**What the task asks**
Copy each line of the entries that includes the word "Jika".

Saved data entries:
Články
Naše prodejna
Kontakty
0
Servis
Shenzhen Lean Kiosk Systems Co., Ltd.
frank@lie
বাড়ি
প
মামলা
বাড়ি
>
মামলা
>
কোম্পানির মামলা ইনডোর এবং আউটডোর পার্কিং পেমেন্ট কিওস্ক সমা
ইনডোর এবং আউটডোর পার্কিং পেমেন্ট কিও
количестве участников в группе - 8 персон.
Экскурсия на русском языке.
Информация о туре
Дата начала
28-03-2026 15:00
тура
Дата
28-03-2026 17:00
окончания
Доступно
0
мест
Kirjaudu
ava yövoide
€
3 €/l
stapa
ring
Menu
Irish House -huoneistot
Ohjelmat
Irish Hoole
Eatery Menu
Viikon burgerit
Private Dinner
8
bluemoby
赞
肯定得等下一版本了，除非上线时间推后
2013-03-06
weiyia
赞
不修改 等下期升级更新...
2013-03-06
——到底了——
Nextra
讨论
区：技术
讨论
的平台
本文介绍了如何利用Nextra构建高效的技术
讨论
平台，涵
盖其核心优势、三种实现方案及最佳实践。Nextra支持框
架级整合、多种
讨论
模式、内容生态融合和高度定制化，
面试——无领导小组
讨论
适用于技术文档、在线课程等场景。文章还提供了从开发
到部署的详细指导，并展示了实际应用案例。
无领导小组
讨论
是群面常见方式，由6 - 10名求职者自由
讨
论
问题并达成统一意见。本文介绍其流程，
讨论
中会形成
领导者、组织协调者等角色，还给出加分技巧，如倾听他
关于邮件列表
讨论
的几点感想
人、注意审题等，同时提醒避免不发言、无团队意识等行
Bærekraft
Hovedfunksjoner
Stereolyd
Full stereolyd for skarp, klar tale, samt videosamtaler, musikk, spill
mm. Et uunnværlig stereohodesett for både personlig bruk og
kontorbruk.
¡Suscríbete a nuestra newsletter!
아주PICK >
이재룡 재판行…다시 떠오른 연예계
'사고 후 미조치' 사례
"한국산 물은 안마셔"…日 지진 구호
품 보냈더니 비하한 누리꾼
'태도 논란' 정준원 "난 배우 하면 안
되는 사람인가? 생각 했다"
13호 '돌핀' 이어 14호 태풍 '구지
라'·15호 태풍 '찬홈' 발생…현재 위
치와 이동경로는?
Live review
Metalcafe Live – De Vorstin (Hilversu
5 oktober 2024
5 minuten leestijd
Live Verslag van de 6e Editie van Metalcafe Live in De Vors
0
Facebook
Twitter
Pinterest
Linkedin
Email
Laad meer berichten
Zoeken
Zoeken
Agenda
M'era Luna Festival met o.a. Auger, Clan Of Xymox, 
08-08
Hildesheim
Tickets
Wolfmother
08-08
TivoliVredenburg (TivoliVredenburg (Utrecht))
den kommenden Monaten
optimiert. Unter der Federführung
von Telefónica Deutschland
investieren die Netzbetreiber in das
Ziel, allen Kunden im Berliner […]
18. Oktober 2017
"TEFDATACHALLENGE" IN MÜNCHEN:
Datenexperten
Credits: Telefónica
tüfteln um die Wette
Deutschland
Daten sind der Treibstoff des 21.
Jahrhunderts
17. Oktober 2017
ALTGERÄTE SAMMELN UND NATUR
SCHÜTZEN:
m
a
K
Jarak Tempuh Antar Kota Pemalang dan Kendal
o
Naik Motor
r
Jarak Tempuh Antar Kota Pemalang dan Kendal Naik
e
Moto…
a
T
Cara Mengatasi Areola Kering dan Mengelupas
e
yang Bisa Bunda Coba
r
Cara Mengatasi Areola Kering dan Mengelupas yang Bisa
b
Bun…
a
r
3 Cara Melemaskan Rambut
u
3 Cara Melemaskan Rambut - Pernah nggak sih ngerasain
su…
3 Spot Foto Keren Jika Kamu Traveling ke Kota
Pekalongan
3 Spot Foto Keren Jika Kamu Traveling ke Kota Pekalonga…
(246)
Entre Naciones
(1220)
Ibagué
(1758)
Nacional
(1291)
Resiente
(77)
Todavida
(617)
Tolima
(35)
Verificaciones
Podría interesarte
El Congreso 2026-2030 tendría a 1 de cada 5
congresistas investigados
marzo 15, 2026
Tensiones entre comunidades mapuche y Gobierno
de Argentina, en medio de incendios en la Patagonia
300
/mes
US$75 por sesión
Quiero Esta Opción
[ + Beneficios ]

**Written solution**
3 Spot Foto Keren Jika Kamu Traveling ke Kota
3 Spot Foto Keren Jika Kamu Traveling ke Kota Pekalonga…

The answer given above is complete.